• **The task**
From the first line of the entries below through the line holding "[792,110,915,124] download files", write out every line exactly, please, and leave out the pictures.
Source material section start
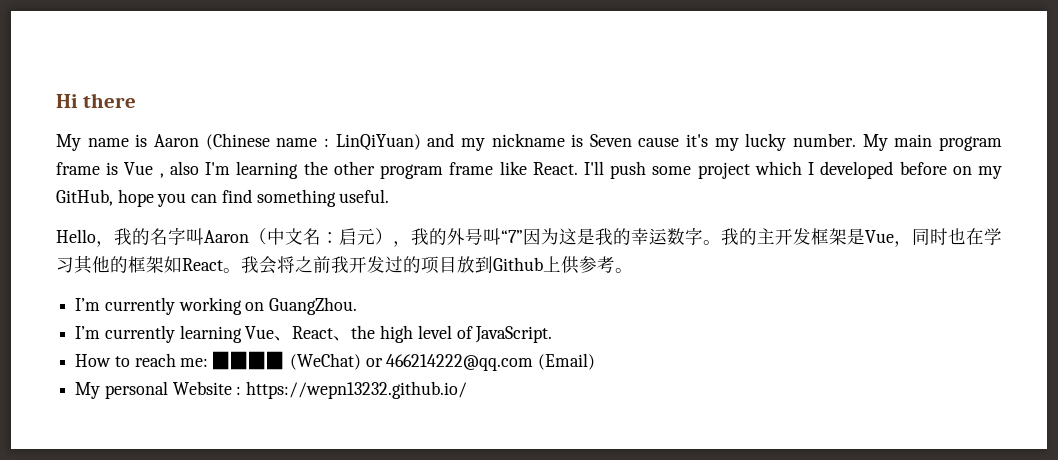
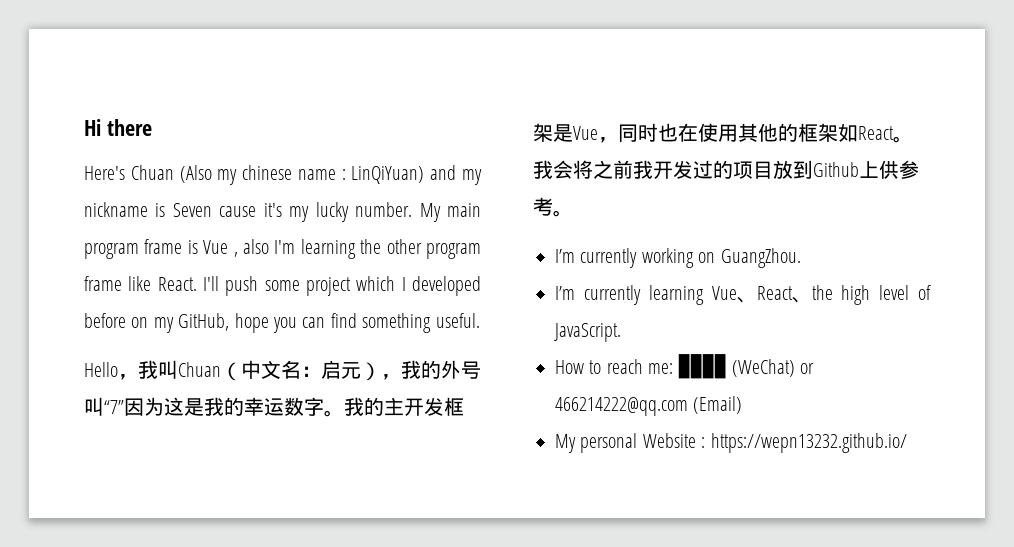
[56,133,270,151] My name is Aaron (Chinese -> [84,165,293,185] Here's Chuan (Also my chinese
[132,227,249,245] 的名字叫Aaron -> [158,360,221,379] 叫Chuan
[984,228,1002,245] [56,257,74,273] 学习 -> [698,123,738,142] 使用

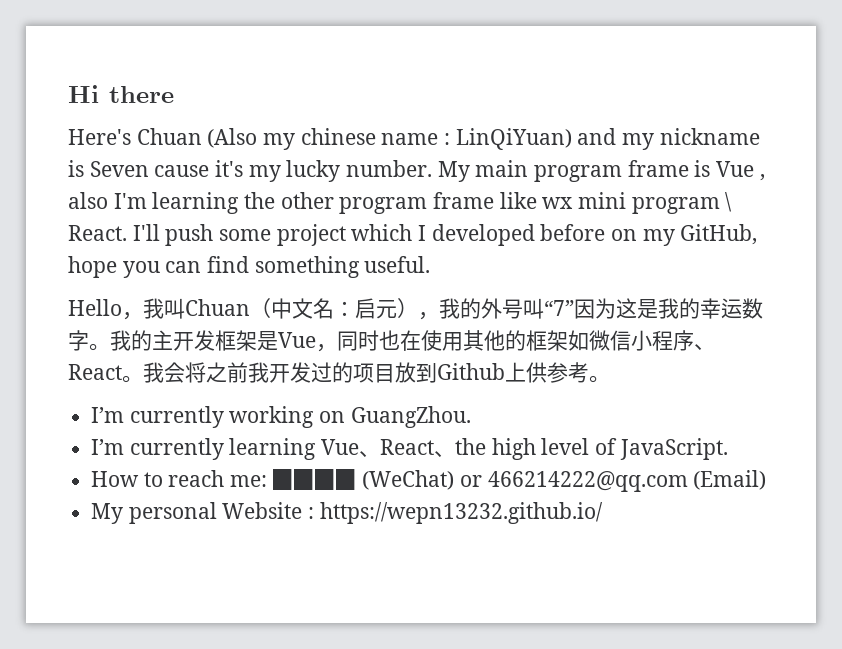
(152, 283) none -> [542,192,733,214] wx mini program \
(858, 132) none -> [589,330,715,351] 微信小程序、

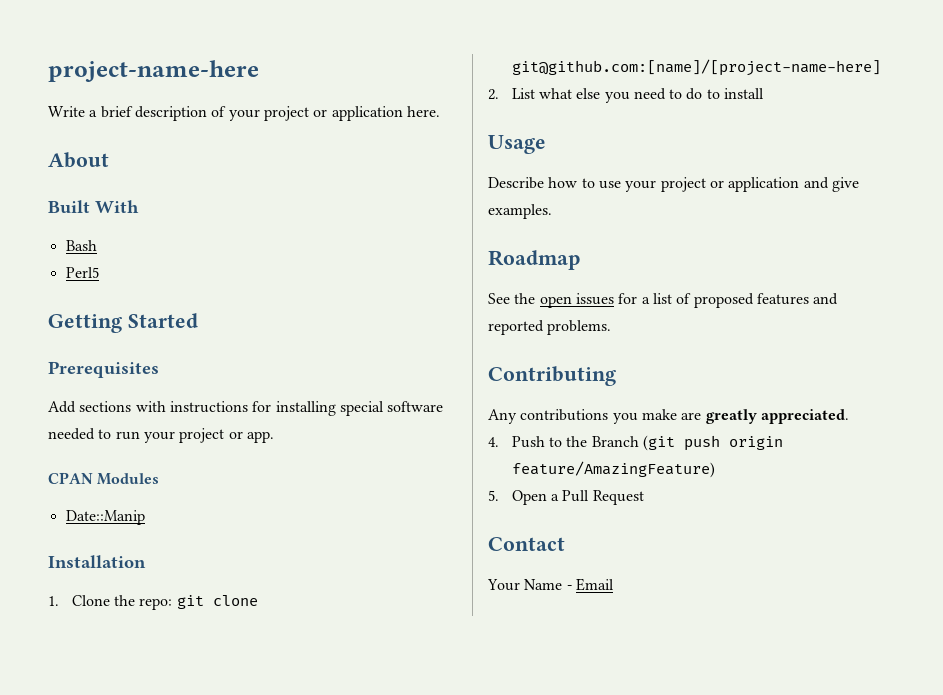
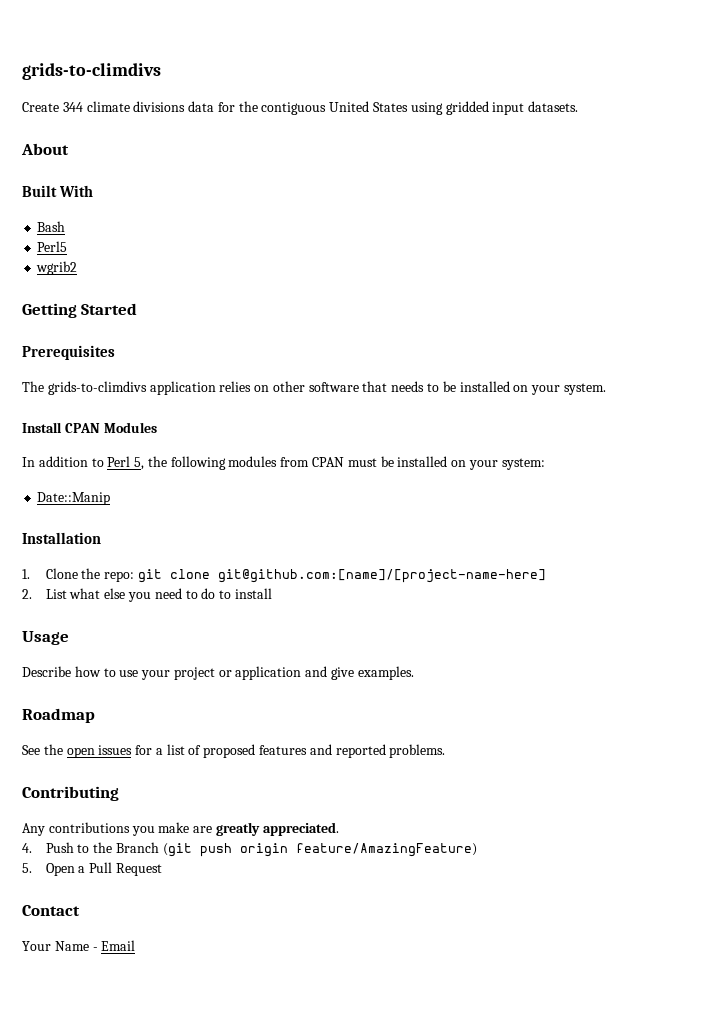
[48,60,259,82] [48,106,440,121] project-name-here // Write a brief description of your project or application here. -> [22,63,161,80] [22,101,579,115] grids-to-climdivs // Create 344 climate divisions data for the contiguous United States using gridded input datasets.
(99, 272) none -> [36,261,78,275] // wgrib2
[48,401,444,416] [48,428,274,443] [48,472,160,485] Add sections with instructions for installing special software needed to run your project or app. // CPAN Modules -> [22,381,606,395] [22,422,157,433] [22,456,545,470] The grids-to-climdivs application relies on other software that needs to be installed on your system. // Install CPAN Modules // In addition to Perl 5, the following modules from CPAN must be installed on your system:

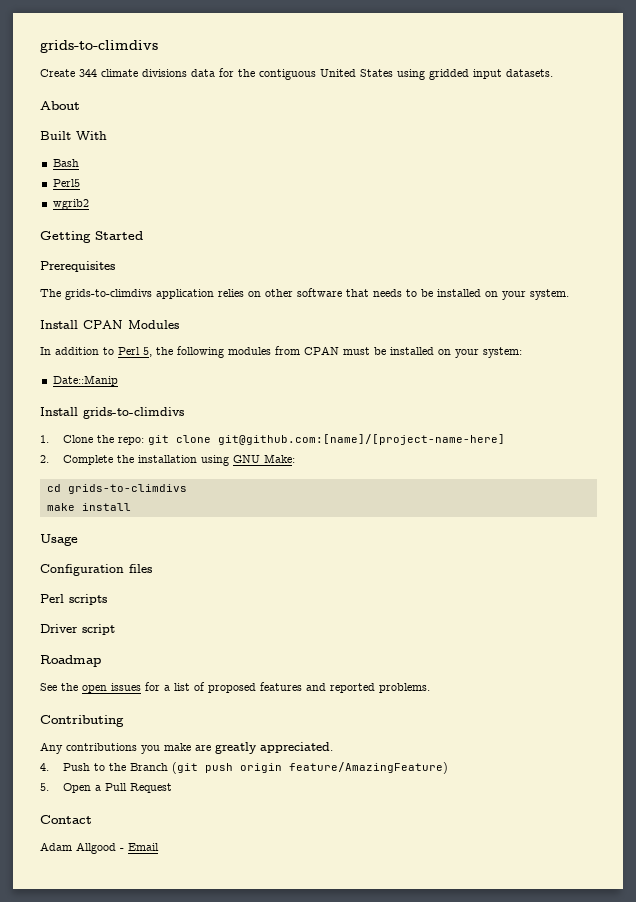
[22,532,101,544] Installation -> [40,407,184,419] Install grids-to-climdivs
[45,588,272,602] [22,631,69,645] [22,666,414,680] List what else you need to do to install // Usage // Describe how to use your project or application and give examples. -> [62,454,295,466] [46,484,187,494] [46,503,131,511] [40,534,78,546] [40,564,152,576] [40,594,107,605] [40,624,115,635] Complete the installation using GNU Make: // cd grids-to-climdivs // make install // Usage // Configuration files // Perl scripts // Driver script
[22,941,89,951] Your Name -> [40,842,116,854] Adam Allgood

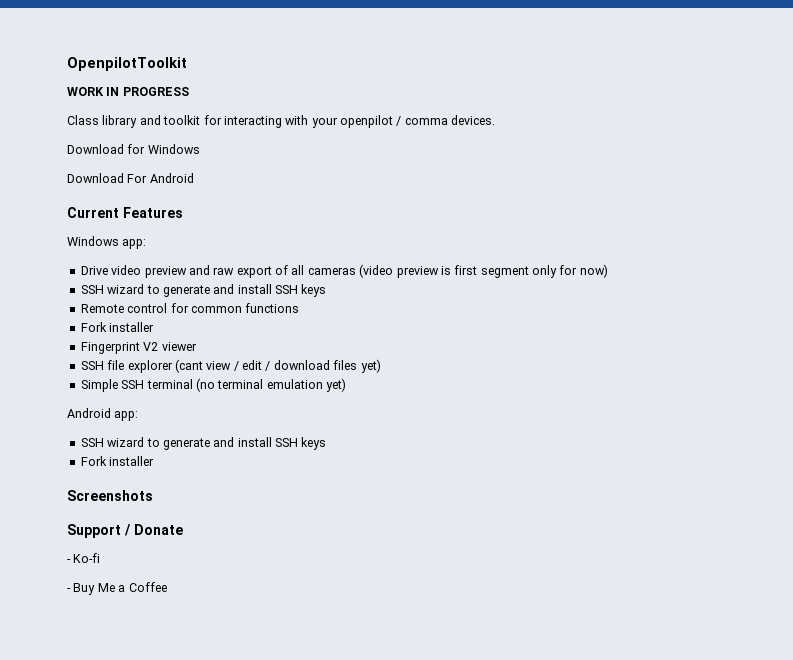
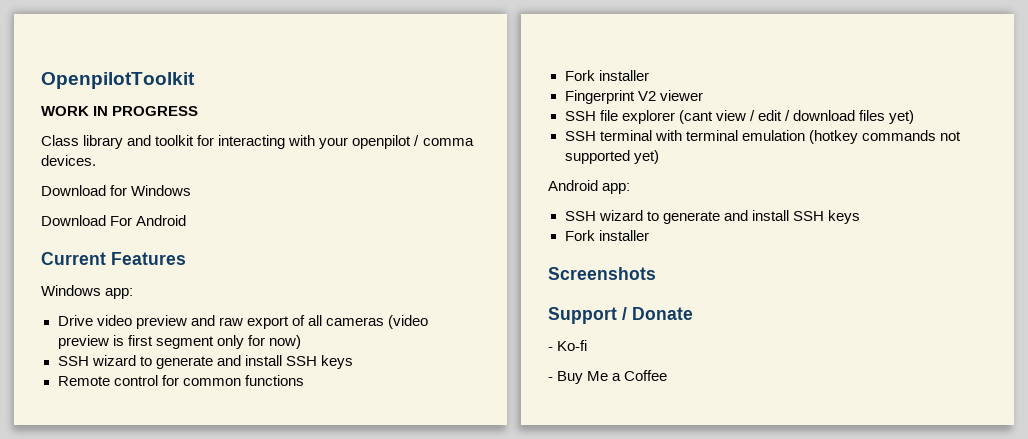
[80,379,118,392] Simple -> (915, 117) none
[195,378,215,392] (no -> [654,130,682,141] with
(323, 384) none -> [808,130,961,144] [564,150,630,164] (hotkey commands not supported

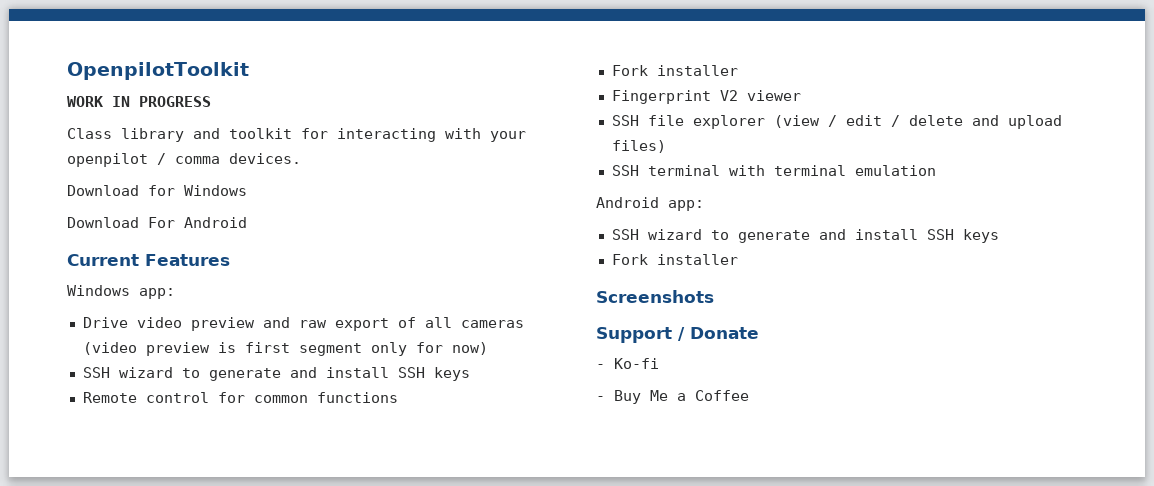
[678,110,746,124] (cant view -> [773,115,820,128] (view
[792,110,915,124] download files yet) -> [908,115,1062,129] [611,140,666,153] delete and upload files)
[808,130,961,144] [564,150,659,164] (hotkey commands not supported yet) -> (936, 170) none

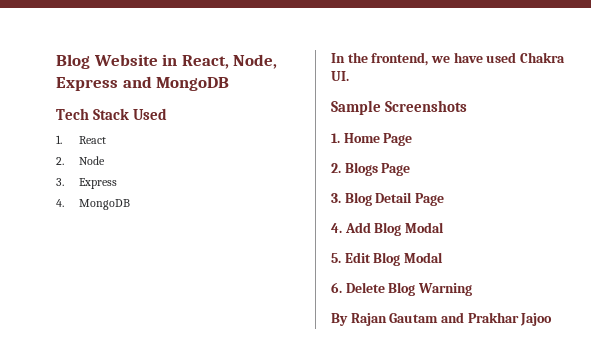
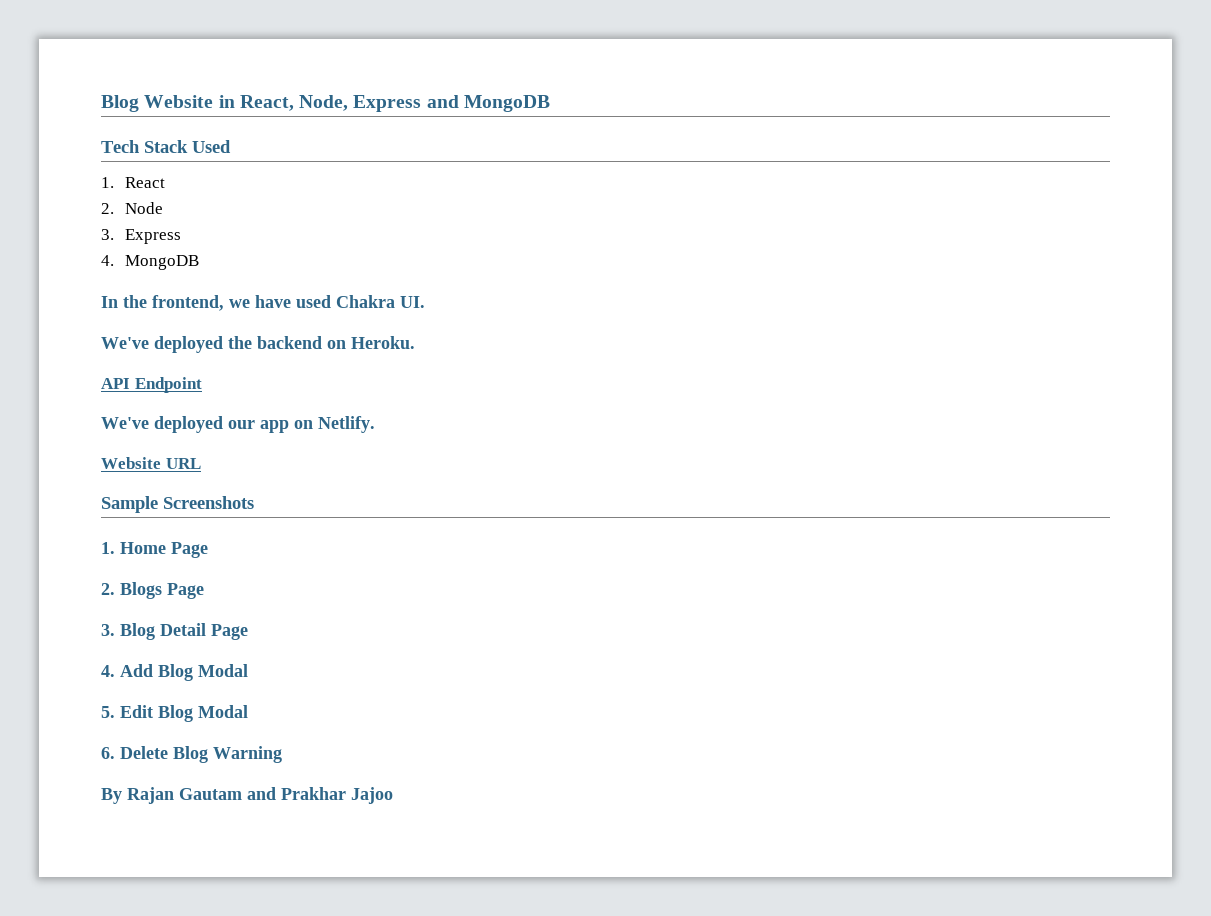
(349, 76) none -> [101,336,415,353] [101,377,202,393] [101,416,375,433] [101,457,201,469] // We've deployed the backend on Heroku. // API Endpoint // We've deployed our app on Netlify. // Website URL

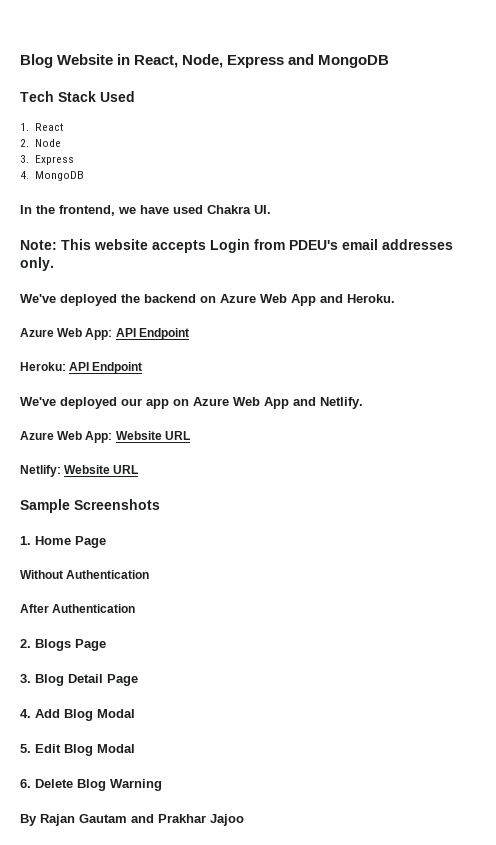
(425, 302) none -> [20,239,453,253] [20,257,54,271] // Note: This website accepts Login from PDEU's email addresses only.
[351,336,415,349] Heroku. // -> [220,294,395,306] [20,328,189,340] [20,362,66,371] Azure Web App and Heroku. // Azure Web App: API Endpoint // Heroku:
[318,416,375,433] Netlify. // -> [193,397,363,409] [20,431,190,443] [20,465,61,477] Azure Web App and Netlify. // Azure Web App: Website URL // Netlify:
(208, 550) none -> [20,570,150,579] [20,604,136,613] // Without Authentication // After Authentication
Source material section end
• **Answer to this problem**
[56,133,270,151] My name is Aaron (Chinese -> [84,165,293,185] Here's Chuan (Also my chinese
[132,227,249,245] 的名字叫Aaron -> [158,360,221,379] 叫Chuan
[984,228,1002,245] [56,257,74,273] 学习 -> [698,123,738,142] 使用

(152, 283) none -> [542,192,733,214] wx mini program \
(858, 132) none -> [589,330,715,351] 微信小程序、

[48,60,259,82] [48,106,440,121] project-name-here // Write a brief description of your project or application here. -> [22,63,161,80] [22,101,579,115] grids-to-climdivs // Create 344 climate divisions data for the contiguous United States using gridded input datasets.
(99, 272) none -> [36,261,78,275] // wgrib2
[48,401,444,416] [48,428,274,443] [48,472,160,485] Add sections with instructions for installing special software needed to run your project or app. // CPAN Modules -> [22,381,606,395] [22,422,157,433] [22,456,545,470] The grids-to-climdivs application relies on other software that needs to be installed on your system. // Install CPAN Modules // In addition to Perl 5, the following modules from CPAN must be installed on your system:

[22,532,101,544] Installation -> [40,407,184,419] Install grids-to-climdivs
[45,588,272,602] [22,631,69,645] [22,666,414,680] List what else you need to do to install // Usage // Describe how to use your project or application and give examples. -> [62,454,295,466] [46,484,187,494] [46,503,131,511] [40,534,78,546] [40,564,152,576] [40,594,107,605] [40,624,115,635] Complete the installation using GNU Make: // cd grids-to-climdivs // make install // Usage // Configuration files // Perl scripts // Driver script
[22,941,89,951] Your Name -> [40,842,116,854] Adam Allgood

[80,379,118,392] Simple -> (915, 117) none
[195,378,215,392] (no -> [654,130,682,141] with
(323, 384) none -> [808,130,961,144] [564,150,630,164] (hotkey commands not supported

[678,110,746,124] (cant view -> [773,115,820,128] (view
[792,110,915,124] download files yet) -> [908,115,1062,129] [611,140,666,153] delete and upload files)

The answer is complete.